Study text:
*****

Many who have been hurt by sociopaths develop a general distrust of others. This distrust is understandable given how difficult it often is to tell if another person is a sociopath. However, going through life with distrust is not a pleasant way to live. Victims naturally then want to know in detail what sociopaths are about so they can identify the untrustables, and go back to trusting everyone else.
One of the purposes of this website is to describe sociopaths and teach people to identify them. Sociopaths are pathological liars who like to talk as experts on many topics. They manipulate others and generally have a high opinion of themselves. They also lack remorse for their actions and don’t seem to care about the pain they cause others. In fact they seem to enjoy inflicting all types pain (harm) on others.
The enjoyment of hurting another person is called sadism. Sadism usually refers to enjoying another’s physical pain. However, sociopaths enjoy inflicting all manner of pain on others including financial, emotional, psychological and social.
To sum it up sociopaths are in the business of reducing people to nothing and then taking glory in their accomplishment.
I have just described the most important “traits” of sociopaths. Many of you are saying, “Yes right on, that described mine exactly.” But are you satisfied?
You probably do not feel satisfied because you are left with wondering why. Why would someone do that? If you discover the answer to the “why question” you can go back to trusting everyone else again because you would understand the sick motives of sociopaths.
Normal people don’t enjoy watching other people suffer do they?
Here is where some get stuck, because many people secretly and not so secretly hope they live long enough to see the sociopath finally suffer. Well, if you can enjoy another’s suffering what makes you different from the sociopath?
If we examine the reasons why we would take pleasure in a sociopath’s suffering, we see there are two basic reasons. One is revenge and the other is our ability to consider the sociopath as “inhuman.” If a sociopath is not really human, then it is OK to enjoy that private moment of our imagined revenge.
There are therefore two basic routes to sadism. The first is through the power motive. Revenge is about reasserting power over someone who has robbed us of power. The power motive is also called the social dominance drive.

*****

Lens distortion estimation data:
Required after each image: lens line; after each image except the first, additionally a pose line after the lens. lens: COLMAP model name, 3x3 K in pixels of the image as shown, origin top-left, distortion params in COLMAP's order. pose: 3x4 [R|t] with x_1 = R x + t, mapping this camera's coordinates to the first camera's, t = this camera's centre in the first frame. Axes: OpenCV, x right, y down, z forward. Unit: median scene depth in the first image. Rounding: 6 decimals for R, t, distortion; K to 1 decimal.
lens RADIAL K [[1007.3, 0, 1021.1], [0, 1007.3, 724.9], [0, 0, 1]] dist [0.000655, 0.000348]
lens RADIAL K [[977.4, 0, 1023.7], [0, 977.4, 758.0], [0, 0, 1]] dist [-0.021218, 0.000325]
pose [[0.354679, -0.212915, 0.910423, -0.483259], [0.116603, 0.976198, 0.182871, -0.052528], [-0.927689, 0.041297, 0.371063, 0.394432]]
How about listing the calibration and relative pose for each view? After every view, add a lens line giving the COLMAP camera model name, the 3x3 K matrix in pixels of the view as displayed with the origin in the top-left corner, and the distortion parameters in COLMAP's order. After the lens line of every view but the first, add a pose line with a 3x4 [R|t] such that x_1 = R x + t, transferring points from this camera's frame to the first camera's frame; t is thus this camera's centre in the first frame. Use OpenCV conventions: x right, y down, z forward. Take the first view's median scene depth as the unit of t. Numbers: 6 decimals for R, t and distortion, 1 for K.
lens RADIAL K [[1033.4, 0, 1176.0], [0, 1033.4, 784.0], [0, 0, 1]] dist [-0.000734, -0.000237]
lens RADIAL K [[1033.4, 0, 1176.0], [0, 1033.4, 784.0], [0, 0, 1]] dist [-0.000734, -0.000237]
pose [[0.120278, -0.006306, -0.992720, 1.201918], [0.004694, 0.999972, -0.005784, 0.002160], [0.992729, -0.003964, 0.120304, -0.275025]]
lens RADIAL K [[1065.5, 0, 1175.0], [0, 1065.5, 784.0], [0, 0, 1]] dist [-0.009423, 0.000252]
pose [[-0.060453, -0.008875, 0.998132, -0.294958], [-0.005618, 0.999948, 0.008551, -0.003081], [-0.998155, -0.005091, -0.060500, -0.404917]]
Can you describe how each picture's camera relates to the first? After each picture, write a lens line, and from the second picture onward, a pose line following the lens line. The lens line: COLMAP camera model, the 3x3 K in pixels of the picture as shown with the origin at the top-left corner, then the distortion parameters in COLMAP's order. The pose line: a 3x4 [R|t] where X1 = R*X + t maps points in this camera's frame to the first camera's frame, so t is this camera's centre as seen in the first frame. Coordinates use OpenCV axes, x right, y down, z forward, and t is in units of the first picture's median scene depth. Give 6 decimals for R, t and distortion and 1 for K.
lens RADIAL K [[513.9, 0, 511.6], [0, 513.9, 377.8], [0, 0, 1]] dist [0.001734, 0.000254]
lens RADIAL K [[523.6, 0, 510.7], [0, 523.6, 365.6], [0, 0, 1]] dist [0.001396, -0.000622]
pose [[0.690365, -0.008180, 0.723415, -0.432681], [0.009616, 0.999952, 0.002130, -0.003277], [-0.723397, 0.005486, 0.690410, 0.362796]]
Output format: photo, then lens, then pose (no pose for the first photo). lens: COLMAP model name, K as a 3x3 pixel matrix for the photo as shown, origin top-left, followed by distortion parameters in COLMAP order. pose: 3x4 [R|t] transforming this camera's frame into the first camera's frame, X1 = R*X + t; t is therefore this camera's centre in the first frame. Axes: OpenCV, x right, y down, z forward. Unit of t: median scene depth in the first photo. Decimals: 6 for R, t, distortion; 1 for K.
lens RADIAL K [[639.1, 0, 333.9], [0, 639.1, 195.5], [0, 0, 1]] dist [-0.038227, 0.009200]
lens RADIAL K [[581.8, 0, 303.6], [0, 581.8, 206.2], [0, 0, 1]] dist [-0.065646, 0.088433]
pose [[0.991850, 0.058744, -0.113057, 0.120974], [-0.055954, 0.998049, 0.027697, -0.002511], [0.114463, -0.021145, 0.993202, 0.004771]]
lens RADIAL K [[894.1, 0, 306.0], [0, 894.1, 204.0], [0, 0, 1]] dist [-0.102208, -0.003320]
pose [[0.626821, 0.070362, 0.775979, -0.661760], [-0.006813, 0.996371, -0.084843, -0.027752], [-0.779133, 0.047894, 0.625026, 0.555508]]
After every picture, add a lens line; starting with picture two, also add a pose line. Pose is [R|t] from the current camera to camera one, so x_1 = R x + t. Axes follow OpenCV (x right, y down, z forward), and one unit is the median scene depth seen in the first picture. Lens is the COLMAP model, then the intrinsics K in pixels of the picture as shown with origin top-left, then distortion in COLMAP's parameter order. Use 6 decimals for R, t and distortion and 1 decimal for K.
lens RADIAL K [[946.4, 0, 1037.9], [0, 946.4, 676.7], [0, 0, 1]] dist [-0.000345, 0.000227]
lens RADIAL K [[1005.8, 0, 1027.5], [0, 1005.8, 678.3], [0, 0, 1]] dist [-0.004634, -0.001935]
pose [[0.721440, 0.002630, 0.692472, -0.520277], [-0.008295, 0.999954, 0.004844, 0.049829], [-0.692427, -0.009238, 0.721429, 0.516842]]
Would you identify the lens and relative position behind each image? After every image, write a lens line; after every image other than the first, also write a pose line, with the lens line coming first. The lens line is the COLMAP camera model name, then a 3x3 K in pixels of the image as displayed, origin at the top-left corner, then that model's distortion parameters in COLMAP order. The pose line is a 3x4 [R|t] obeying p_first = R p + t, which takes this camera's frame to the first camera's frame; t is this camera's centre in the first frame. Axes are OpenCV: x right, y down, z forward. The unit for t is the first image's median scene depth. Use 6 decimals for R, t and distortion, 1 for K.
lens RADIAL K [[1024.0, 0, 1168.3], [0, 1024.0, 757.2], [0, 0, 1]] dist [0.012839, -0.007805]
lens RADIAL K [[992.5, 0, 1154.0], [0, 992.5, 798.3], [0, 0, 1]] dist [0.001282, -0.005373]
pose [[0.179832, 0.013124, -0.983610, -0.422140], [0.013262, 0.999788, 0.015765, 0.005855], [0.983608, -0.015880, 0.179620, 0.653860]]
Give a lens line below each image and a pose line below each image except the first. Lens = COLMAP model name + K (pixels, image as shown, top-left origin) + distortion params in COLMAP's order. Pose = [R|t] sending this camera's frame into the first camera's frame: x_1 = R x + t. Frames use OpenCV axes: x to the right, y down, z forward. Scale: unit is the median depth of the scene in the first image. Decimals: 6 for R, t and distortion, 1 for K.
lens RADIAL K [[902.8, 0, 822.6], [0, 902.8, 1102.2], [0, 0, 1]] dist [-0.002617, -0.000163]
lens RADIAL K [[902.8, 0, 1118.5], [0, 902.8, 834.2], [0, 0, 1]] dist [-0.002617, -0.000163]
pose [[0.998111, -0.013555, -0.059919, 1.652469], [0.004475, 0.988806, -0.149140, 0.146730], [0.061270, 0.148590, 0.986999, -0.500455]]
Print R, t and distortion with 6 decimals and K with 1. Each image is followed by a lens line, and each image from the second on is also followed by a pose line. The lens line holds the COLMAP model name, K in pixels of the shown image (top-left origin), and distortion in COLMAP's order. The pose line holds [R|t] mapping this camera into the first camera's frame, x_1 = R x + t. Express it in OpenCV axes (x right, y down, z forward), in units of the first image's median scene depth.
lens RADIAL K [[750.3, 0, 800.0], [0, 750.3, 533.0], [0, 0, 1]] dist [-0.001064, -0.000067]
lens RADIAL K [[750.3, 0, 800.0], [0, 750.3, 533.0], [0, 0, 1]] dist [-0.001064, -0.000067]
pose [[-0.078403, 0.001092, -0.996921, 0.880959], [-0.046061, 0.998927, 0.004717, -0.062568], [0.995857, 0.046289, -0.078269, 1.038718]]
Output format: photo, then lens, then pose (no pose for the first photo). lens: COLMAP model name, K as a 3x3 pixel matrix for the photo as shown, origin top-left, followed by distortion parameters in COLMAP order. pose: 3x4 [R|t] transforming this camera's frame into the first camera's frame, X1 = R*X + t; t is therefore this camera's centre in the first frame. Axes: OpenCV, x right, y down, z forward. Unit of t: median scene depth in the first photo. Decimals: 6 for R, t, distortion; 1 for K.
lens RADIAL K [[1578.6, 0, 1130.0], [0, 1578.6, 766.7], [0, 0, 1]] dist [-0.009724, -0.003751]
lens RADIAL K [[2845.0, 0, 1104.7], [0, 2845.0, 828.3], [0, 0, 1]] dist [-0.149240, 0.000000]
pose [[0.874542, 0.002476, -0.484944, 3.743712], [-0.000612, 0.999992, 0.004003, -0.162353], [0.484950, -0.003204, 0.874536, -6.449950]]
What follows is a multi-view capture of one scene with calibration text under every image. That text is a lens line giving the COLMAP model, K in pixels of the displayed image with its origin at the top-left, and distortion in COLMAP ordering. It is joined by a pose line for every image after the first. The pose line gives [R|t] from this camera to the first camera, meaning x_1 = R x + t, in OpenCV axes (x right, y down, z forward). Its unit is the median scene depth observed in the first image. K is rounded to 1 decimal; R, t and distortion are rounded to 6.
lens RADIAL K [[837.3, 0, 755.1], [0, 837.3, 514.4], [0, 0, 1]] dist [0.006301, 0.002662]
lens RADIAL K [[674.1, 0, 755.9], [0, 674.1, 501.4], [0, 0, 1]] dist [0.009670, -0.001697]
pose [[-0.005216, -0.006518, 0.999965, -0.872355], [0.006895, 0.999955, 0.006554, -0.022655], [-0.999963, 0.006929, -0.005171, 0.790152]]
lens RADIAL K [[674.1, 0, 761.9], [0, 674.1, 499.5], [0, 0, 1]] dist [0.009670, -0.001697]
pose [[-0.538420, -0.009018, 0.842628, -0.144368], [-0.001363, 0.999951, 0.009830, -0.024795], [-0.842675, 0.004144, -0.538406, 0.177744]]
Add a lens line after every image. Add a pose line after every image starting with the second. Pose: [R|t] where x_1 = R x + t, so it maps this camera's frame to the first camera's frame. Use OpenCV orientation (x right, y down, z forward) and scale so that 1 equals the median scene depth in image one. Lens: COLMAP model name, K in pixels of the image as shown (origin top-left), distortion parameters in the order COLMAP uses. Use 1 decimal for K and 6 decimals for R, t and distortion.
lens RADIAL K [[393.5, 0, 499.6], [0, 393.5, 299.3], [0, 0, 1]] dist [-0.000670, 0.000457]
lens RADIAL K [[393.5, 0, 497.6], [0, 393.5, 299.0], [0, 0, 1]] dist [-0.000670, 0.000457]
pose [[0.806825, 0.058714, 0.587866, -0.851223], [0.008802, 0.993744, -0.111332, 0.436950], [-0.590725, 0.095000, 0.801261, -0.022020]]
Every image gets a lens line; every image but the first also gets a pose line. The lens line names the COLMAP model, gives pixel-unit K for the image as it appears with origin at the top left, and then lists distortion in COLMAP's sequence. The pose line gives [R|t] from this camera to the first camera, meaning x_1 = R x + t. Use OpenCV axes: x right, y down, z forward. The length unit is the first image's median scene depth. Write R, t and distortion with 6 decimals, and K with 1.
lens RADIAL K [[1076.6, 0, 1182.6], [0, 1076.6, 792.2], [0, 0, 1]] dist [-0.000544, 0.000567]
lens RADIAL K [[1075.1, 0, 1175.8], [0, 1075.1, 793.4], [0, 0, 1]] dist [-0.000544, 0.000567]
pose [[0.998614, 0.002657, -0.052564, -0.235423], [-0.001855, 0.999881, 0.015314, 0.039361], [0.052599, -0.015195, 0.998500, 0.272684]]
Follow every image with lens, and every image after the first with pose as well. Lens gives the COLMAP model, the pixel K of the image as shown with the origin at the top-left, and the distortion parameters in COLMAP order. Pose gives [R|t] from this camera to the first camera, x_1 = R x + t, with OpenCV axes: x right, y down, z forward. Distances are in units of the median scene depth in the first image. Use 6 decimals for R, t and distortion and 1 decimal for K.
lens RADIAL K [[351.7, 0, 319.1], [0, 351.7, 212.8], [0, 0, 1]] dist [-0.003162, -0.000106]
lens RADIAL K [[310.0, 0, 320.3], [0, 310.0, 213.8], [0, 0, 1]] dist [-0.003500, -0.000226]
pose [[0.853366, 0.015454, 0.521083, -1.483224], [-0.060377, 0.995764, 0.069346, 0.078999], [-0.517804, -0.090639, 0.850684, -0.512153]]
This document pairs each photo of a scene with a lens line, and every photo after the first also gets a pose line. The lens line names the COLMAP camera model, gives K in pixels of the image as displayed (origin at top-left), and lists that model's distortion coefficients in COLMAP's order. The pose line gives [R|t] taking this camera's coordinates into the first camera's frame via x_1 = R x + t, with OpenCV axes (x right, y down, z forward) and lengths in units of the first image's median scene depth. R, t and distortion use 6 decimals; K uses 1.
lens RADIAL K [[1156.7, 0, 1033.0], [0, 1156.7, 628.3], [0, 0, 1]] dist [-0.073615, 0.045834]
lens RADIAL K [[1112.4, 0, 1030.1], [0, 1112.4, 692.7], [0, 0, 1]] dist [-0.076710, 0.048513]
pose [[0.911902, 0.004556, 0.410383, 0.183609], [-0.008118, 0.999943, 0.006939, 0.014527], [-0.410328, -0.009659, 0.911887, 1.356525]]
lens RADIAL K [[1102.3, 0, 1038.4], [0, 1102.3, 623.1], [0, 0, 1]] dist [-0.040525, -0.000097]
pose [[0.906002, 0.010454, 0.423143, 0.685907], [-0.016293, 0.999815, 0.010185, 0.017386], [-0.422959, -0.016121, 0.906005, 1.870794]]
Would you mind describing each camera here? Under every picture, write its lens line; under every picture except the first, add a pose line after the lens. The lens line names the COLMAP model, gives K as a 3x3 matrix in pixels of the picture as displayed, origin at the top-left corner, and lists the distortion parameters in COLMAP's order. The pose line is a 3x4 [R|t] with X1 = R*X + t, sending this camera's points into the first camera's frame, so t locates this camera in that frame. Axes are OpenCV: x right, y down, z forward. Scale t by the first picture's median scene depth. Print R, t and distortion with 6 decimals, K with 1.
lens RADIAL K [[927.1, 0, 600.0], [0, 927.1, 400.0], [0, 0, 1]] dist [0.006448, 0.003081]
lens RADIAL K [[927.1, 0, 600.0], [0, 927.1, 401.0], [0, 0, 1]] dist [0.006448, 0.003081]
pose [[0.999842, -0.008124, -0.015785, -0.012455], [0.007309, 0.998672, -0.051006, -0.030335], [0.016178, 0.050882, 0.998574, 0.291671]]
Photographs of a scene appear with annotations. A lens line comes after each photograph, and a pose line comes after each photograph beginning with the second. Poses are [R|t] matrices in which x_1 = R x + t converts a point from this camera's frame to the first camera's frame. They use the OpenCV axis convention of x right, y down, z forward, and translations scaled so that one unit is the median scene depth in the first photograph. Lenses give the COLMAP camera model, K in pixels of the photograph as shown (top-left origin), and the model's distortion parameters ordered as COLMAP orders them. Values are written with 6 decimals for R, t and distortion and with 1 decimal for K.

*****

Please continue the text on sociopaths and sadism, starting after its last sentence, once you have gone through the rows.

Output of the task:
I am grateful to Caesar Milan the dog whisperer, for educating the public about dominance. We all know that a dominant dog has no problem inflicting pain on underlings to assert his dominance.
The second route to sadism is called “compartmentalization” by psychologists. A person who compartmentalizes has a motive (drive) to inflict pain on someone and so rationalizes it by saying that the other person is inhuman or “deserves it.”
Interestingly, both routes to sadism operate in sociopaths. Jack Levin and others have written a great deal about compartmentalization in sociopaths. Sociopaths are also ruled by the power motive and so enjoy hurting because it is confirmation they are achieving power.
That gets me to warped empathy. Many, including Jack Levin, have pointed to the faulty logic behind the idea that sociopaths lack empathy. If sociopaths lack empathy then how can they enjoy another’s suffering? If they can’t identify other’s emotions how can they know they are inflicting pain and so get enjoyment? Is there any question that the sociopath that hurt you knew you were suffering?
Most of us have seen clearly the sadism of sociopaths, so we know they must have some kind of warped empathy. Empathy should lead to sympathy with another’s suffering not pleasure in another’s suffering.
In 1982, while reporting the results of a very well done study in which he found that violent sociopaths of normal to high intelligence actually have increased empathy, Heilburn* made the following statement:
“One way to interpret these results would be in terms of a sadistic, effective-processing psychopathic model of violence in which inflicting pain or distress upon another is arousing and reinforcing (pleasurable). Such a model would assume that acts inflicting pain are more intentional than impulsive and that empathic skills promote arousal and sadistic reinforcement (pleasure) by enhancing the psychopath’s awareness of the pain and distress being experienced by the victim.”
Now in 2008 researchers have obtained results that confirm Heilburn’s theory.
Researcher Jean Decety from the University of Chicago found that young sociopath’s brains light up with pleasure when they experience another’s suffering. In this study, the pleasure was especially present when the suffering was being inflicted by another person. How did the researchers demonstrate this? They showed violent movie clips to sociopaths and non-sociopaths then used fMRI to scan their brains.
Most importantly, the study showed no abnormality of the brain pathways involved in empathy. Sociopath’s empathy centers appeared to function just fine.
So how can I help you feel comfortable trusting the 90% of the rest of humanity who are not significantly sociopathic when I have already said that that most people can be sadistic under certain circumstances?
The answer is found again with motives, specifically the power motive. Learn to recognize the signs of excessive power orientation. It is OK to want a certain amount of power, but the pursuit of interpersonal power should not occupy a person’s every waking moment.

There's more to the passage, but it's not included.